Identifying the causative agents, mechanisms by which they act, and any potential target populations will present the opportunity to intervene and better protect the reproductive health of workers.

¹¹ Silver SR [2016]. Birth defects in infants born to employees of a microelectronics and business machine

manufacturing facility. Birth Defects Research (Part A). [published online ahead of print 25 May 2016]. doi:10.1002/bdra.23520.

¹² An occupational reproductive research agenda for the third millennium. Env Health Perspectives 2003; ¹¹1(4):584-592.

13 Impact of the detection and prevention of developmental abnormalities in human studies. Reprod Toxicol 1997; 11:267-269.

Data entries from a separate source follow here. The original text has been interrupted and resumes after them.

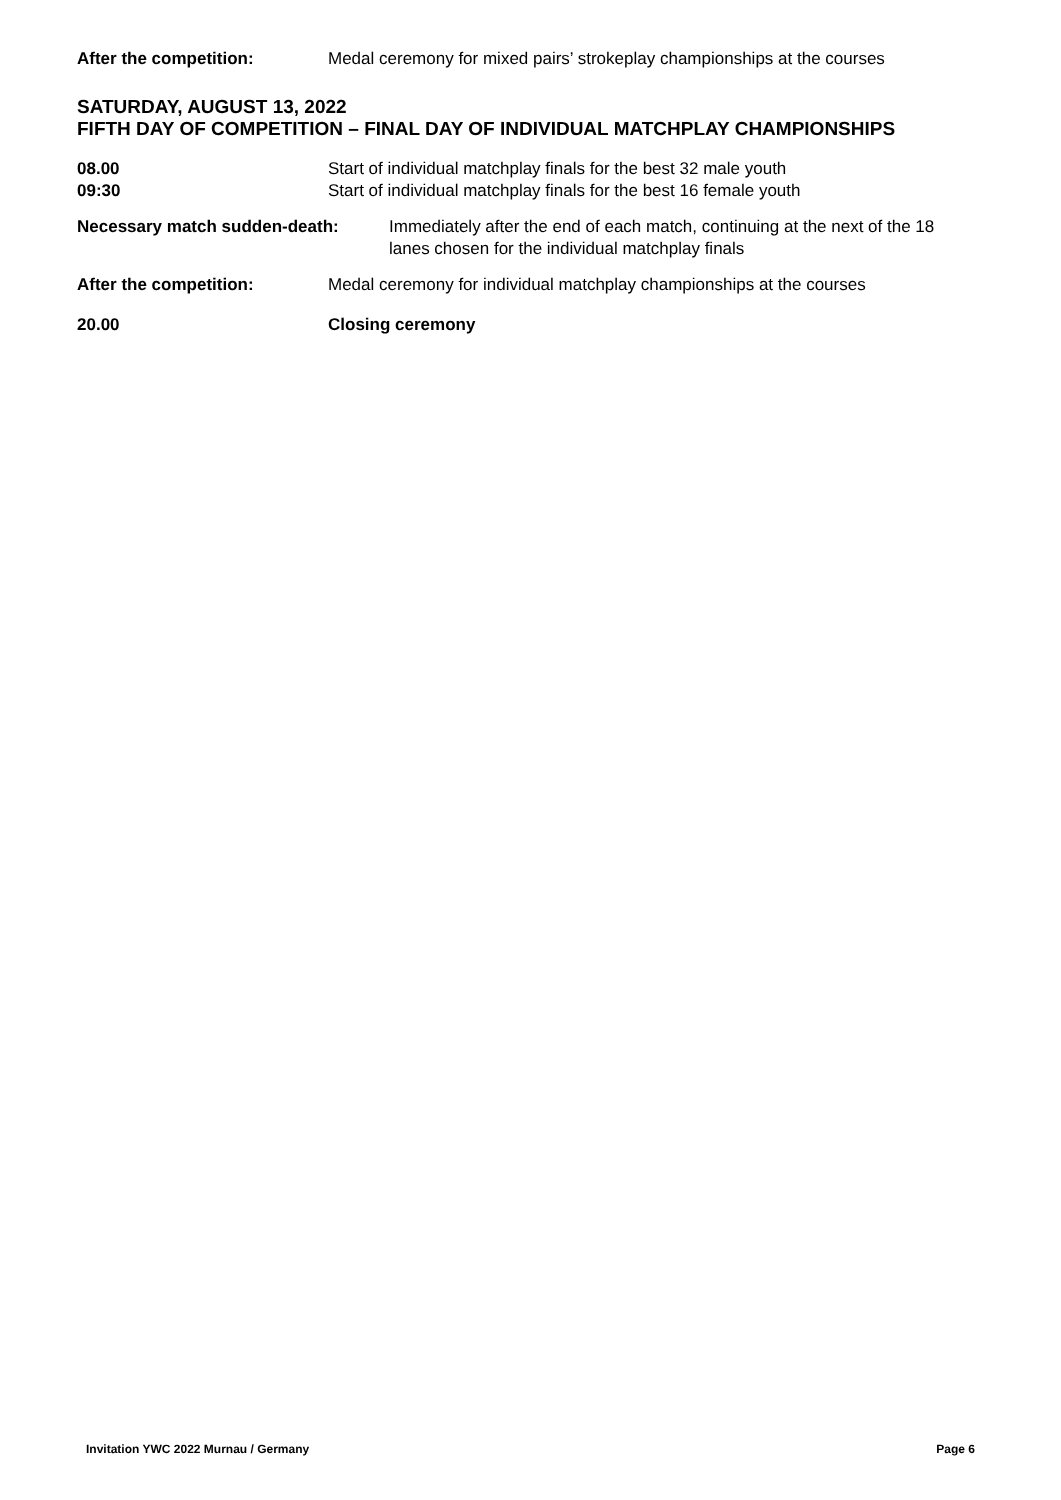After the competition: Medal ceremony for mixed pairs’ strokeplay championships at the courses
SATURDAY, AUGUST 13, 2022
FIFTH DAY OF COMPETITION – FINAL DAY OF INDIVIDUAL MATCHPLAY CHAMPIONSHIPS
08.00 Start of individual matchplay finals for the best 32 male youth
09:30 Start of individual matchplay finals for the best 16 female youth
Necessary match sudden-death: Immediately after the end of each match, continuing at the next of the 18 lanes chosen for the individual matchplay finals
After the competition: Medal ceremony for individual matchplay championships at the courses
20.00 Closing ceremony
Invitation YWC 2022 Murnau / Germany Page 6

¹⁴ Introduction to the symposium. Reprod Toxicol 1997; 11:261-263.

¹⁵ Frequency of human congenital malformations. Clin Perinatol 1986; 13(3):545-554.

Other examples of peer-reviewed literature that may be sources of information on which to guide future work of the CRC include the following:

Prioritization of NTP reproductive toxicants for field studies
Reprod Toxicol 2000; 14(4):293-301.
This article describes a systematic method for prioritizing chemicals that may need human reproductive health field studies.

Priorities for development of research methods in occupational cancer
Env Health Perspectives 2003; 111(1):1-12.
This article identifies needs and gaps in occupational cancer research methods in four broad areas: identification of occupational carcinogens, design of epidemiologic studies, risk assessment, and primary and secondary intervention.